In June, the Supreme Court struck down key provisions of the 1965 Voting Rights Act, which in part required a number of states with a history of discriminatory election practices to get federal approval before changing their election laws. The Voting Rights Act was a victory for civil rights activists and African-Americans, disenfranchised for generations by southern Jim Crow laws.

Civil rights groups say the court’s ruling could undo decades of equality gains.

In response to the court’s decision, Obama said he was “deeply disappointed” and that the decision “upsets decades of well-established practices that help make sure voting is fair, especially in places where voting discrimination has been historically prevalent.”

The same day the SCOTUS ruling came down, states started to advance previously prohibited voting laws. The Justice Department has said it will file a suit challenging such a move by Texas, which is moving to implement a redistricting plan and voter ID law the DOJ had deemed discriminatory.

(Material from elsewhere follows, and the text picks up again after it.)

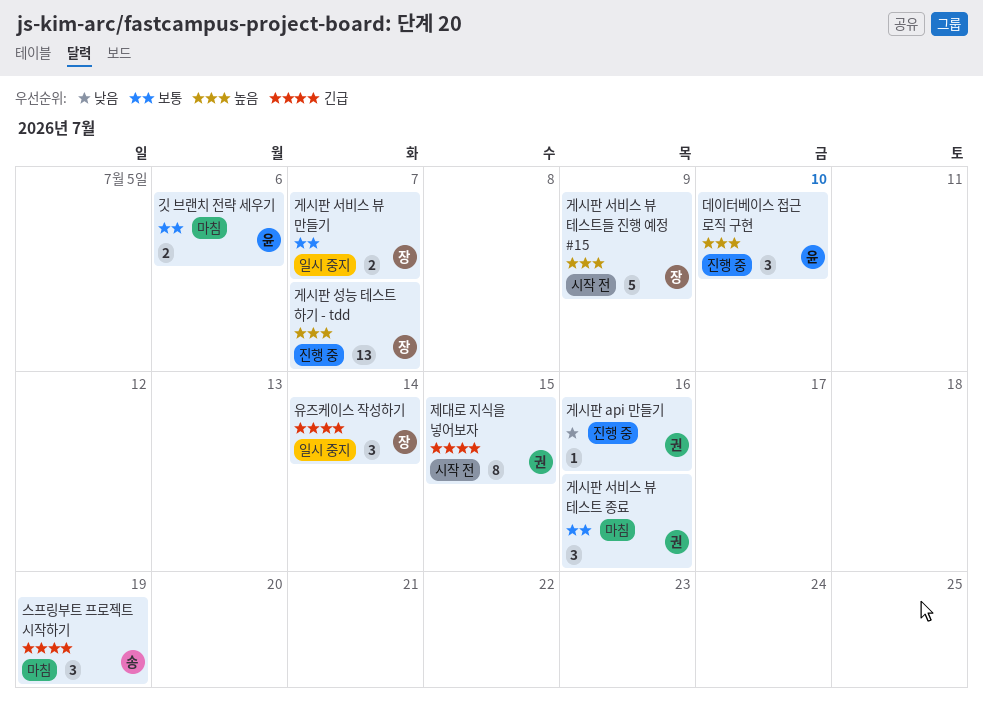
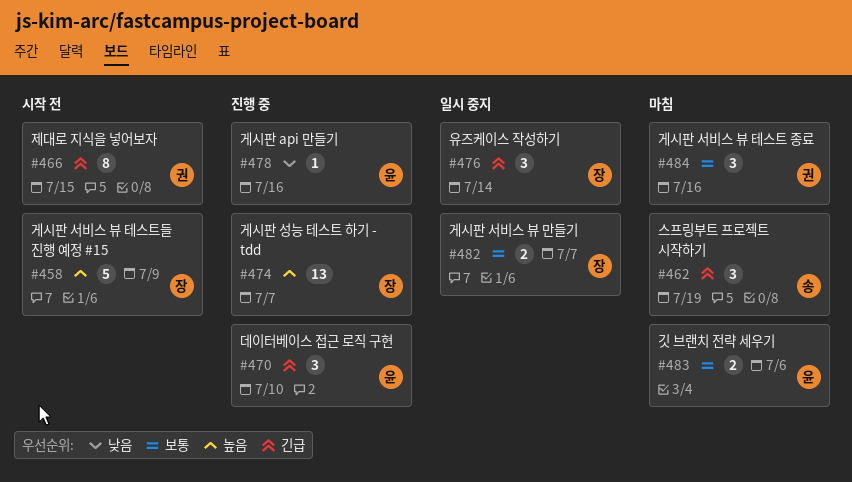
게시판 api 만들기, owner: 권 -> 윤
데이터베이스 접근 로직 구현, priority: 높음 -> 긴급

In the 2012 election, fury at Republican voter suppression efforts helped engergize minorities, college students and other groups who turned out for Obama at high rates.

Food Stamps

This week conservative Republicans in the House passed a bill that would cut nearly $40 billion from the food stamp program, known as the Supplemental Nutrition Assistance Program (SNAP), over the next decade. The cuts could mean hardship and further food insecurity for millions of impoverished women, children and families.

There are currently nearly 49 million Americans who receive benefits under the SNAP program. Next year alone some 3.8 million could be kicked out of the program. About 17 million of those benefiting from the program are children. Another 5 million are seniors. In all, 76% of the households receiving SNAP benefits included children, seniors or the disabled, according to the USDA.

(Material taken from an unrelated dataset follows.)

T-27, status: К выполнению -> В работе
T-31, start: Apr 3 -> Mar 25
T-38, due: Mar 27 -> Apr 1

One amendment to the bill would establish a lifetime ban for convicted felons from receiving SNAP benefits; another would require that participants receive mandatory drug testing.

“There is no rational reason for them attacking poor people and women as they have,” CBC chair Marcia L. Fudge, a Democrat from Ohio, told MSNBC’s Rev. Al Sharpton earlier this week.

Pardon/Clemency

Opposition is growing to mandatory sentencing minimums, which have decimated African-American communities. In the meantime, though, President Obama has used his clemency powers at a historically low rate, as thousands and thousands of black men and women sit locked in American prisons via unfair drug laws and draconian sentencing rules.

According to the Department of Justice, Obama has received nearly 10,000 applications for clemency but has pardoned just 39 people and commuted one sentence.

Some African-American leaders hope Obama will be more generous in the final years of his second term. If there is any one issue in which the president could have an immediate impact, it is this one. With a wave of his pen, Obama could undo some of the mess caused by a lopsided criminal justice system.